Deep reinforcement learning-based spacecraft attitude control with pointing keep-out constraint
Juntang Yang, Mohamed Khalil Ben-Larbi
TL;DR
Deep reinforcement learning is applied to spacecraft attitude reorientation under a single pointing keep-out constraint using SAC, incorporating a constraint-aware state representation and a tailored reward to enforce the zone. A two-phase curriculum training strategy improves learning efficiency and constraint handling. Monte Carlo tests (10,000 scenarios) show ~97% success in meeting the targeting while respecting the keep-out, but some failures persist, indicating that reward shaping alone cannot guarantee safety and safe RL approaches are needed.

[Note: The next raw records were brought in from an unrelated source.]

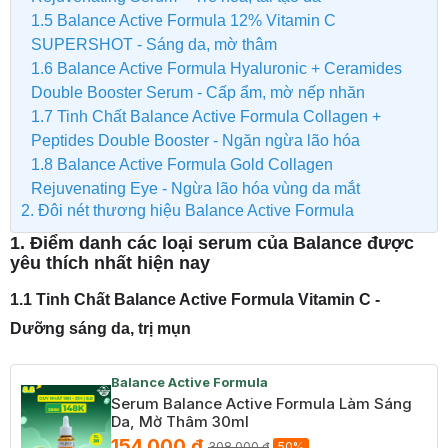
1.5 Balance Active Formula 12% Vitamin C
SUPERSHOT - Sáng da, mờ thâm
1.6 Balance Active Formula Hyaluronic + Ceramides
Double Booster Serum - Cấp ẩm, mờ nếp nhăn
1.7 Tinh Chất Balance Active Formula Collagen +
Peptides Double Booster - Ngăn ngừa lão hóa
1.8 Balance Active Formula Gold Collagen
Rejuvenating Eye - Ngừa lão hóa vùng da mắt
2. Đôi nét thương hiệu Balance Active Formula
1. Điểm danh các loại serum của Balance được
yêu thích nhất hiện nay
1.1 Tinh Chất Balance Active Formula Vitamin C -
Dưỡng sáng da, trị mụn
Balance Active Formula
Serum Balance Active Formula Làm Sáng
Da, Mờ Thâm 30ml
154.000 ₫
308.000 ₫
50%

The work demonstrates the potential for real-time, onboard attitude control under pointing constraints and provides a foundation for extending to multiple constraints and shielded RL strategies.
Abstract
This paper implements deep reinforcement learning (DRL) for spacecraft reorientation control with a single pointing keep-out zone. The Soft Actor-Critic (SAC) algorithm is adopted to handle continuous state and action space. A new state representation is designed to explicitly include a compact representation of the attitude constraint zone. The reward function is formulated to achieve the control objective while enforcing the attitude constraint. A curriculum learning approach is used for the agent training. Simulation results demonstrate the effectiveness of the proposed DRL-based method for spacecraft pointing-constrained attitude control.